Understanding the Russian Ban on Adoptions by Americans

 
By Dale Eldridge, LICSW, BCD

Former RNE Board Member Dale Eldridge shares her professional insights on this developing story out of Russia.

Moscow, Russia. Photo by Pavel via Flickr.

Moscow, Russia. Photo by Pavel via Flickr.

What Does the Ban Mean?

On Thursday, December 27, 2012, Russian President Vladimir Putin said that he intends to sign into law a bill that would ban adoptions of Russian children by American citizens. This ban was unanimously approved by the upper chamber of the Russian Parliament on Wednesday, December 26, 2012. The ban is included in a Russian law that is designed to retaliate against the U.S. due to a recently enacted U.S. law which punishes Russians who are accused of human rights violations.

The ban is scheduled to take effect on Tuesday, January 1, 2013, rendering void the recently enacted bilateral agreement on adoptions, between the U.S. and Russia. It is expected that the impact of this ban will immediately be felt by the families who are close to the completion of the adoption of at least 46 children. The reality is that there are likely to be as many as 250 families, who have already identified a child they hope to adopt, affected by this ban.

What If We Have a Russian Adoption in Progress?

At this point, nobody knows for sure just exactly what this ban effectively means for people whose adoptions from Russia are in progress. If you are in that position, you should be in contact directly with your international placement agency, although their information may be quite limited as this story is unfolding. Families who are currently in the process of adopting a child from Russia are also encouraged to reach out to the Department of State at AskCI@state.gov for further information. Use the subject line “Intercountry Adoption in Russia – Family Update.”

What If We Were Considering a Russian Adoption?

It is likely that all or most adoption agencies with Russian programs will be forced to impose a moratorium on new applications at least until the implications of this ban become clearer. For now, it would be wise to revise your plan and consider either a domestic adoption or an adoption from a country that still participates in international adoptions with the U.S.

It is still possible to adopt internationally, although the number of sending countries has declined in recent years. The profile of the children from abroad who are available for adoption has also changed, in that these children are increasingly likely to be older than three years and/or presenting with medical special needs. Some countries that are open to adoptions with Americans are: China, Ethiopia, Korea, Colombia, and Costa Rica. Many agencies also offer pilot programs in some countries where they are trying to establish reliable programs. Countries such as Bulgaria, Burundi, and Congo are among those that are developing pilot programs with some U.S. agencies.

What Does This Ban Mean for International Adoption?

Clearly this ban constitutes a major blow to the families who await the completion of their adoptions as well as to anyone who is beginning the process. For the former group, who were already envisioning their lives with a specific child, the loss is unspeakable. Although it is too early to know with any certainty whether this ban will permanently dash their hopes, the early indications are very discouraging. As indicated earlier, it is still possible to adopt internationally, but the numbers of such adoptions have declined dramatically since the peak, in 2004, and it appears that this trend will only continue.

Going forward, the overall trend is such that people who are interested in adopting internationally will need to be open to a transracial adoption of an older child and/or one with medical special needs. This can still result in good options for some people as they present a rich source of opportunity for prospective parents and, most significantly, for children who deserve a permanent, loving family.

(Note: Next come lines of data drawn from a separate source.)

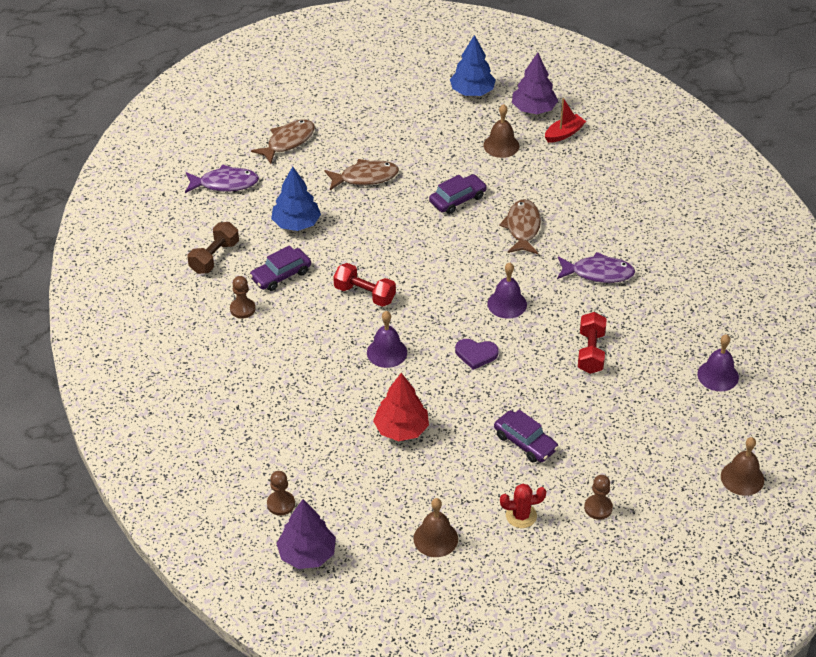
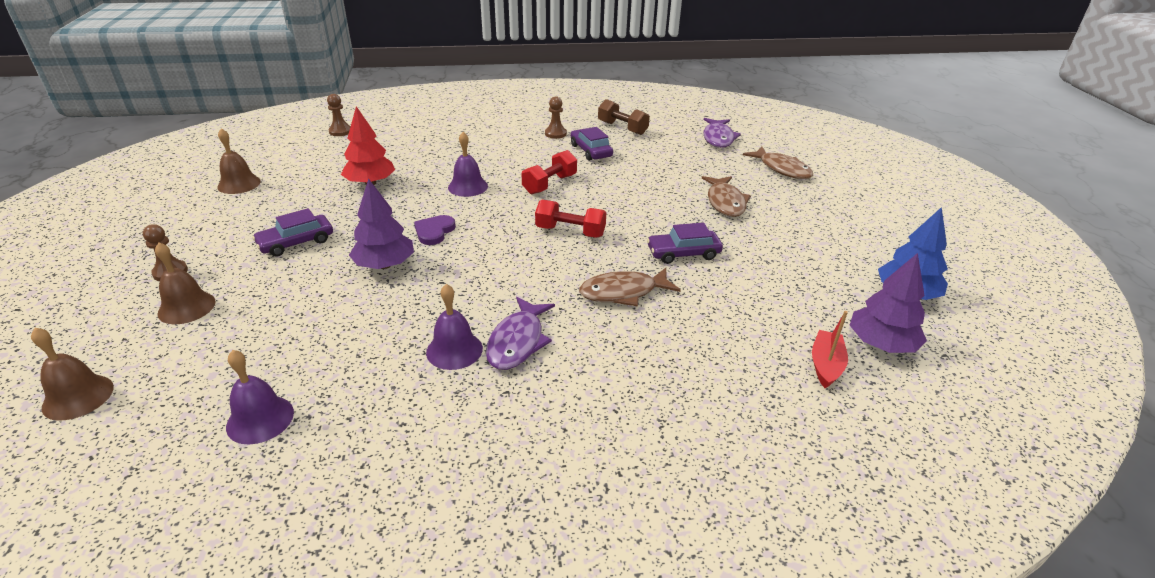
camera: 100 degrees right, 10 degrees down
(296, 223) = (658, 163): blue tree -> none
(307, 554) = (284, 136): purple tree -> purple tree (385, 265)
(457, 199) = (683, 253): purple car -> purple car turned 105 degrees clockwise
(501, 145) = (790, 301): brown bell -> brown bell (186, 307)
(507, 304) = (497, 261): purple bell -> purple bell (454, 350)
(521, 516) = (214, 227): red cactus -> none
(522, 228) = (623, 292): brown fish -> brown fish turned 150 degrees clockwise
(564, 134) = (826, 365): red boat -> red boat turned 135 degrees counterclockwise
(591, 352) = (385, 308): red dumbbell -> red dumbbell (570, 232)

For more information and resources related to adoption, please visit our Adoption page here.

About the Author

Dale Eldridge, LICSW, BCD is the Coordinator of Adoptive Parent Services at Adoption Choices, a licensed adoption agency, in Framingham, Massachusetts.

Comments

  1. I remember when Putin passed this ban. In my opinion, it was a bad move. I know he was mad about America’s policy, but at the same time, I think the option for Americans to adopt Russian citizens was a good way to strengthen the relations between the countries. I know this happened in 2012, as you said, but do you know if the law has changed since then? If not, do you think it ever will?